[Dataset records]
____________________

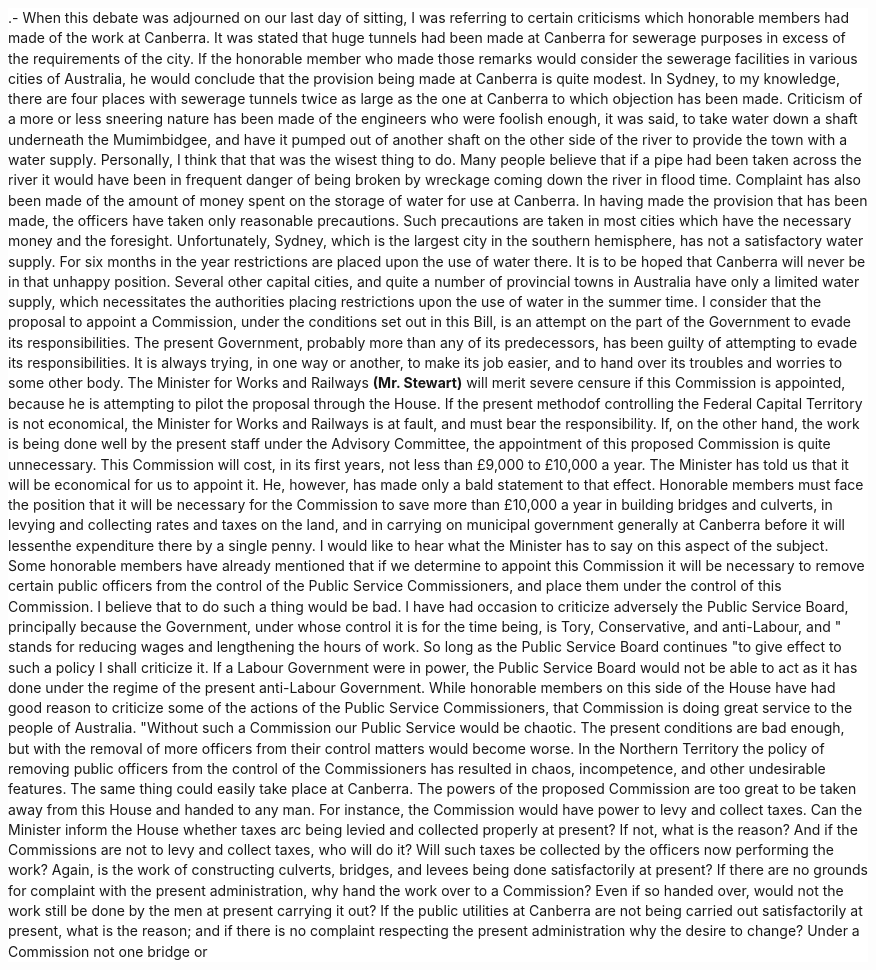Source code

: .- When this debate was adjourned on our last day of sitting, I was referring to certain criticisms which honorable members had made of the work at Canberra. It was stated that huge tunnels had been made at Canberra for sewerage purposes in excess of the requirements of the city. If the honorable member who made those remarks would consider the sewerage facilities in various cities of Australia, he would conclude that the provision being made at Canberra is quite modest. In Sydney, to my knowledge, there are four places with sewerage tunnels twice as large as the one at Canberra to which objection has been made. Criticism of a more or less sneering nature has been made of the engineers who were foolish enough, it was said, to take water down a shaft underneath the Mumimbidgee, and have it pumped out of another shaft on the other side of the river to provide the town with a water supply. Personally, I think that that was the wisest thing to do. Many people believe that if a pipe had been taken across the river it would have been in frequent danger of being broken by wreckage coming down the river in flood time. Complaint has also been made of the amount of money spent on the storage of water for use at Canberra. In having made the provision that has been made, the officers have taken only reasonable precautions. Such precautions are taken in most cities which have the necessary money and the foresight. Unfortunately, Sydney, which is the largest city in the southern hemisphere, has not a satisfactory water supply. For six months in the year restrictions are placed upon the use of water there. It is to be hoped that Canberra will never be in that unhappy position. Several other capital cities, and quite a number of provincial towns in Australia have only a limited water supply, which necessitates the authorities placing restrictions upon the use of water in the summer time. I consider that the proposal to appoint a Commission, under the conditions set out in this Bill, is an attempt on the part of the Government to evade its responsibilities. The present Government, probably more than any of its predecessors, has been guilty of attempting to evade its responsibilities. It is always trying, in one way or another, to make its job easier, and to hand over its troubles and worries to some other body. The Minister for Works and Railways  **(Mr. Stewart)**  will merit severe censure if this Commission is appointed, because he is attempting to pilot the proposal through the House. If the present methodof controlling the Federal Capital Territory is not economical, the Minister for Works and Railways is at fault, and must bear the responsibility. If, on the other hand, the work is being done well by the present staff under the Advisory Committee, the appointment of this proposed Commission is quite unnecessary. This Commission will cost, in its first years, not less than £9,000 to £10,000 a year. The Minister has told us that it will be economical for us to appoint it. He, however, has made only a bald statement to that effect. Honorable members must face the position that it will be necessary for the Commission to save more than £10,000 a year in building bridges and culverts, in levying and collecting rates and taxes on the land, and in carrying on municipal government generally at Canberra before it will lessenthe expenditure there by a single penny. I would like to hear what the Minister has to say on this aspect of the subject. Some honorable members have already mentioned that if we determine to appoint this Commission it will be necessary to remove certain public officers from the control of the Public Service Commissioners, and place them under the control of this Commission. I believe that to do such a thing would be bad. I have had occasion to criticize adversely the Public Service Board, principally  because the Government, under whose control it is for the time being, is Tory, Conservative, and anti-Labour, and " stands for reducing wages and lengthening the hours of work. So long as the Public Service Board continues "to give effect to such a policy I shall criticize it. If a Labour Government were in power, the Public Service Board would not be able to act as it has done under the regime of the present anti-Labour Government. While honorable members on this side of the House have had good reason to criticize some of the actions of the Public Service Commissioners, that Commission is doing great service to the people of Australia. "Without such a Commission our Public Service would be chaotic. The present conditions are bad enough, but with the removal of more officers from their control matters would become worse. In the Northern Territory the policy of removing public officers from the control of the Commissioners has resulted in chaos, incompetence, and other undesirable features. The same thing could easily take place at Canberra. The powers of the proposed Commission are too great to be taken away from this House and handed to any man. For instance, the Commission would have power to levy and collect taxes. Can the Minister inform the House whether taxes arc  being levied and collected properly at present? If not, what is the reason? And if the Commissions are not to levy and collect taxes, who will do it? Will such taxes be collected by the officers now performing the work? Again, is the work of constructing culverts, bridges, and levees being done satisfactorily at present? If there are no grounds for complaint with the present administration, why hand the work over to a Commission? Even if so handed over, would not the work still be done by the men at present carrying it out? If the public utilities at Canberra are not being carried out satisfactorily at present, what is the reason; and if there is no complaint respecting the present administration why the desire to change? Under a Commission not one bridge or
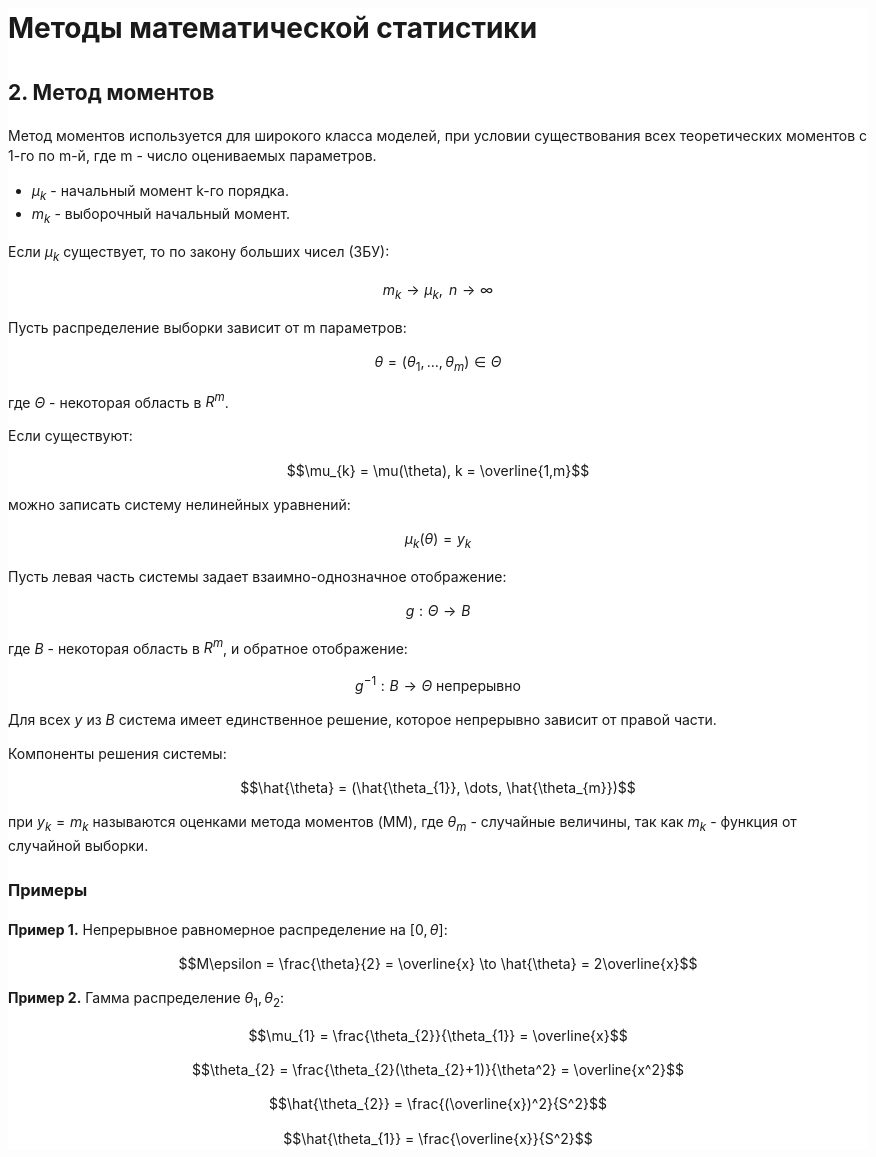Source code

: # Методы математической статистики

## 2. Метод моментов

Метод моментов используется для широкого класса моделей, при условии существования всех теоретических моментов с 1-го по m-й, где m - число оцениваемых параметров.

- $\mu_{k}$ - начальный момент k-го порядка.
- $m_{k}$ - выборочный начальный момент.

Если $\mu_{k}$ существует, то по закону больших чисел (ЗБУ):

$$m_{k} \to \mu_{k}, \text{ } n \to \infty$$

Пусть распределение выборки зависит от m параметров:

$$\theta = (\theta_{1}, \dots, \theta_{m}) \in \Theta$$

где $\Theta$ - некоторая область в $R^{m}$. 

Если существуют:

$$\mu_{k} = \mu(\theta), k = \overline{1,m}$$

можно записать систему нелинейных уравнений:

$$\mu_{k}(\theta) = y_{k}$$

Пусть левая часть системы задает взаимно-однозначное отображение:

$$g: \Theta \to B$$

где $B$ - некоторая область в $R^{m}$, и обратное отображение:

$$g^{-1}: B \to \Theta \text{ непрерывно}$$

Для всех $y$ из $B$ система имеет единственное решение, которое непрерывно зависит от правой части. 

Компоненты решения системы:

$$\hat{\theta} = (\hat{\theta_{1}}, \dots, \hat{\theta_{m}})$$

при $y_{k} = m_{k}$ называются оценками метода моментов (MM), где $\theta_{m}$ - случайные величины, так как $m_{k}$ - функция от случайной выборки.

### Примеры

**Пример 1.** Непрерывное равномерное распределение на $[0, \theta]$:

$$M\epsilon = \frac{\theta}{2} = \overline{x} \to \hat{\theta} = 2\overline{x}$$

**Пример 2.** Гамма распределение $\theta_{1}, \theta_{2}$:

$$\mu_{1} = \frac{\theta_{2}}{\theta_{1}} = \overline{x}$$

$$\theta_{2} = \frac{\theta_{2}(\theta_{2}+1)}{\theta^2} = \overline{x^2}$$

$$\hat{\theta_{2}} = \frac{(\overline{x})^2}{S^2}$$

$$\hat{\theta_{1}} = \frac{\overline{x}}{S^2}$$
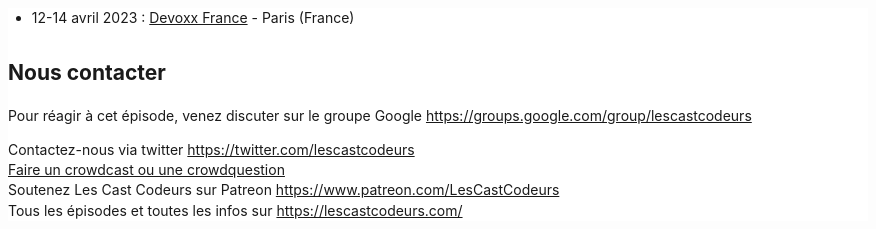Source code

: * 12-14 avril 2023 : [Devoxx France](https://www.devoxx.fr/) - Paris (France)


## Nous contacter

Pour réagir à cet épisode, venez discuter sur le groupe Google <https://groups.google.com/group/lescastcodeurs>

Contactez-nous via twitter <https://twitter.com/lescastcodeurs>  
[Faire un crowdcast ou une crowdquestion](https://lescastcodeurs.com/crowdcasting/)  
Soutenez Les Cast Codeurs sur Patreon <https://www.patreon.com/LesCastCodeurs>  
Tous les épisodes et toutes les infos sur <https://lescastcodeurs.com/>

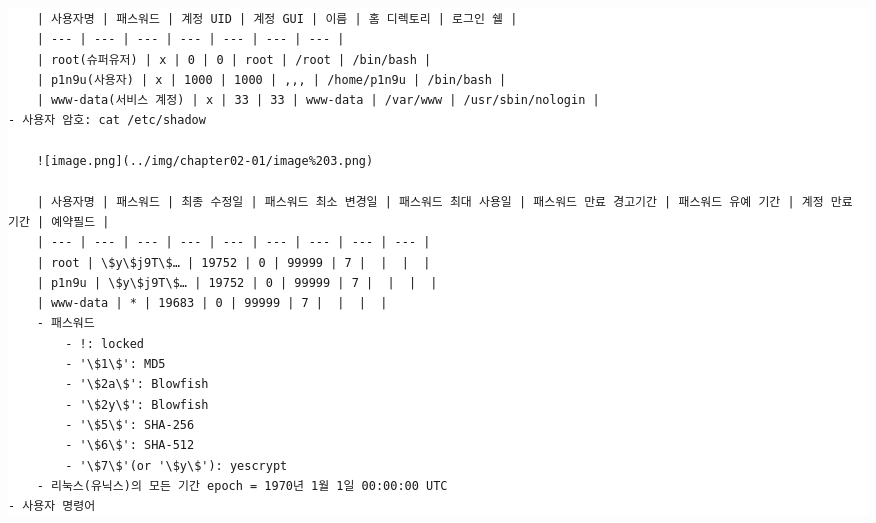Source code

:         | 사용자명 | 패스워드 | 계정 UID | 계정 GUI | 이름 | 홈 디렉토리 | 로그인 쉘 |
        | --- | --- | --- | --- | --- | --- | --- |
        | root(슈퍼유저) | x | 0 | 0 | root | /root | /bin/bash |
        | p1n9u(사용자) | x | 1000 | 1000 | ,,, | /home/p1n9u | /bin/bash |
        | www-data(서비스 계정) | x | 33 | 33 | www-data | /var/www | /usr/sbin/nologin |
    - 사용자 암호: cat /etc/shadow
        
        ![image.png](../img/chapter02-01/image%203.png)
        
        | 사용자명 | 패스워드 | 최종 수정일 | 패스워드 최소 변경일 | 패스워드 최대 사용일 | 패스워드 만료 경고기간 | 패스워드 유예 기간 | 계정 만료 기간 | 예약필드 |
        | --- | --- | --- | --- | --- | --- | --- | --- | --- |
        | root | \$y\$j9T\$… | 19752 | 0 | 99999 | 7 |  |  |  |
        | p1n9u | \$y\$j9T\$… | 19752 | 0 | 99999 | 7 |  |  |  |
        | www-data | * | 19683 | 0 | 99999 | 7 |  |  |  |
        - 패스워드
            - !: locked
            - '\$1\$': MD5
            - '\$2a\$': Blowfish
            - '\$2y\$': Blowfish
            - '\$5\$': SHA-256
            - '\$6\$': SHA-512
            - '\$7\$'(or '\$y\$'): yescrypt
        - 리눅스(유닉스)의 모든 기간 epoch = 1970년 1월 1일 00:00:00 UTC
    - 사용자 명령어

____________________

Recast the stretch of data from the line containing "1.** Непрерывное равномерное" through the end of the data as a numbered list, skipping blank lines. Leave the pictures out of the answer.

SOLUTION FOR THIS EXERCISE »
1. **Пример 1.** Непрерывное равномерное распределение на $[0, \theta]$:
2. $$M\epsilon = \frac{\theta}{2} = \overline{x} \to \hat{\theta} = 2\overline{x}$$
3. **Пример 2.** Гамма распределение $\theta_{1}, \theta_{2}$:
4. $$\mu_{1} = \frac{\theta_{2}}{\theta_{1}} = \overline{x}$$
5. $$\theta_{2} = \frac{\theta_{2}(\theta_{2}+1)}{\theta^2} = \overline{x^2}$$
6. $$\hat{\theta_{2}} = \frac{(\overline{x})^2}{S^2}$$
7. $$\hat{\theta_{1}} = \frac{\overline{x}}{S^2}$$
8. Source code
9. : * 12-14 avril 2023 : [Devoxx France](https://www.devoxx.fr/) - Paris (France)
10. ## Nous contacter
11. Pour réagir à cet épisode, venez discuter sur le groupe Google <https://groups.google.com/group/lescastcodeurs>
12. Contactez-nous via twitter <https://twitter.com/lescastcodeurs>  
13. [Faire un crowdcast ou une crowdquestion](https://lescastcodeurs.com/crowdcasting/)  
14. Soutenez Les Cast Codeurs sur Patreon <https://www.patreon.com/LesCastCodeurs>  
15. Tous les épisodes et toutes les infos sur <https://lescastcodeurs.com/>
16. Source code
17. :         | 사용자명 | 패스워드 | 계정 UID | 계정 GUI | 이름 | 홈 디렉토리 | 로그인 쉘 |
18.         | --- | --- | --- | --- | --- | --- | --- |
19.         | root(슈퍼유저) | x | 0 | 0 | root | /root | /bin/bash |
20.         | p1n9u(사용자) | x | 1000 | 1000 | ,,, | /home/p1n9u | /bin/bash |
21.         | www-data(서비스 계정) | x | 33 | 33 | www-data | /var/www | /usr/sbin/nologin |
22.     - 사용자 암호: cat /etc/shadow
23.         ![image.png](../img/chapter02-01/image%203.png)
24.         | 사용자명 | 패스워드 | 최종 수정일 | 패스워드 최소 변경일 | 패스워드 최대 사용일 | 패스워드 만료 경고기간 | 패스워드 유예 기간 | 계정 만료 기간 | 예약필드 |
25.         | --- | --- | --- | --- | --- | --- | --- | --- | --- |
26.         | root | \$y\$j9T\$… | 19752 | 0 | 99999 | 7 |  |  |  |
27.         | p1n9u | \$y\$j9T\$… | 19752 | 0 | 99999 | 7 |  |  |  |
28.         | www-data | * | 19683 | 0 | 99999 | 7 |  |  |  |
29.         - 패스워드
30.             - !: locked
31.             - '\$1\$': MD5
32.             - '\$2a\$': Blowfish
33.             - '\$2y\$': Blowfish
34.             - '\$5\$': SHA-256
35.             - '\$6\$': SHA-512
36.             - '\$7\$'(or '\$y\$'): yescrypt
37.         - 리눅스(유닉스)의 모든 기간 epoch = 1970년 1월 1일 00:00:00 UTC
38.     - 사용자 명령어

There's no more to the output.